Pandemia, stato di salute del mondo dell’impresa in provincia di Savona, prospettive per il futuro. Un’intervista a tutto campo con Enrico Bertossi, presidente dell’Unione degli Industriali della Provincia di Savona.
Da presidente ha vissuto un doppio mandato ricco di difficoltà esterne e cambiamenti. Che Unione consegnerà al suo successore in conclusione del prossimo quadrimestre?
“Una macchina perfettamente funzionante dal bilancio sano. Gli eventi dell’ultimo anno, poi, hanno confermato il servizio impeccabile fornito agli iscritti, talvolta, al di sopra delle aspettative”.
Una particolare soddisfazione e delusione in questi anni?
“Rientrano nella parte positiva questi riscontri con l’impegno generale ad aver proseguito gli appuntamenti legati alla formazione e alla scuola come Fabbriche Aperte di cui trattiamo diffusamente su questo numero. Aspettando gli sviluppi dell’Area di Crisi Complessa, non meno marginale, come dettagliato più avanti dal nostro direttore, aver notato che i livelli occupazionali vadesi abbiano raggiunto i numeri pre crisi dello scorso decennio. Certo, in un’associazione molto coesa, mi sarebbe piaciuto fare di più per promuovere la condivisione attiva al nostro interno. Un progetto che era partito con l’impulso delle sezioni merceologiche. Purtroppo, le continue emergenze hanno permesso una continuità soltanto parziale”.
La pandemia non può definirsi conclusa. Senza dubbio, la speranza dei vaccini, seppur con una partenza a rilento, offre una prospettiva differente. È già tempo di bilanci?
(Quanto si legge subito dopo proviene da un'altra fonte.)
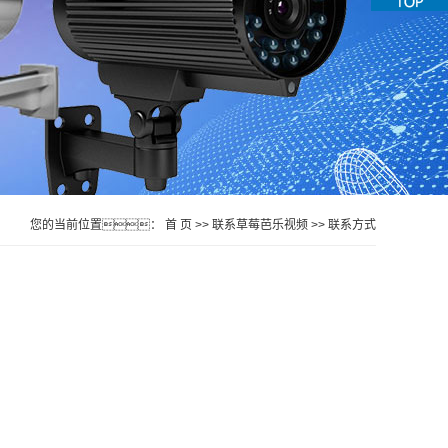
您的当前位置：
首 页
>>
联系草莓芭乐视频
>>
联系方式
“Se non ne usciamo in fretta, molte imprese faticheranno a venirne fuori e non riusciranno in questo grande sacrificio. Ecco, il dato di fatto dopo oltre un anno dall’avvio delle limitazioni sanitarie. Il riferimento va, soprattutto, al comparto turistico che per il nostro territorio risulta fondamentale. Parlando d’industria, genericamente, possiamo affermare che il comparto abbia retto attestandosi su cali intorno al 10% del fatturato. Tutto va contestualizzato, cifre pessime se ipotizzate a gennaio 2020, ma sicuramente accettabili se immaginate tre mesi più tardi. Senza esitazione, affermo che questo Paese non avrebbe potuto reggere un secondo lockdown”.
Al termine di un anno orribile, c’è una lezione da imparare per chi fa impresa?
“Mi limito alla dimensione locale. Ritengo che sia il momento di un’accelerazione decisa sulla cultura industriale. L’avvento delle energie verdi non può più attendere, il territorio savonese sta fornendo un proprio contributo e non da oggi. Il futuro riguarderà, sempre più, una stretta interconnessione con l’Università”.
Tra i temi sul tavolo del prossimo consiglio direttivo anche il rapporto con Genova. Quale la sua visione maturata nel quadriennio?
“La prospettiva di ragionamento più ampia, in questo mondo velocizzato, risulta fondamentale. Il fuoco principale deve essere la Liguria. Esperimento come la partecipazione ad Ambrosetti 2030 ne segnano un esempio. Tuttavia, anche qui, serve una visione differente. Potrà essere l’occasione per dare gambe al contenitore di Confindustria Liguria troppo spesso apparso come vuoto. Giudicando positive le collaborazioni realizzate nel corso degli anni, sulle modalità, ci confronteremo senza perdere di vista quello che è il nostro valore aggiunto evidenziato all’inizio di questa chiacchierata. Non siamo un’azienda, ma un’associazione e, pertanto, parametro essenziale o prevalente non saranno gli aspetti numerici. Aspetto rilevante, qualsiasi decisione potrà essere presa in autonomia e serenità in base alle convenienze e prospettive del tessuto produttivo savonese che, oggi, può prendere una decisione senza alcuna influenza esterna”.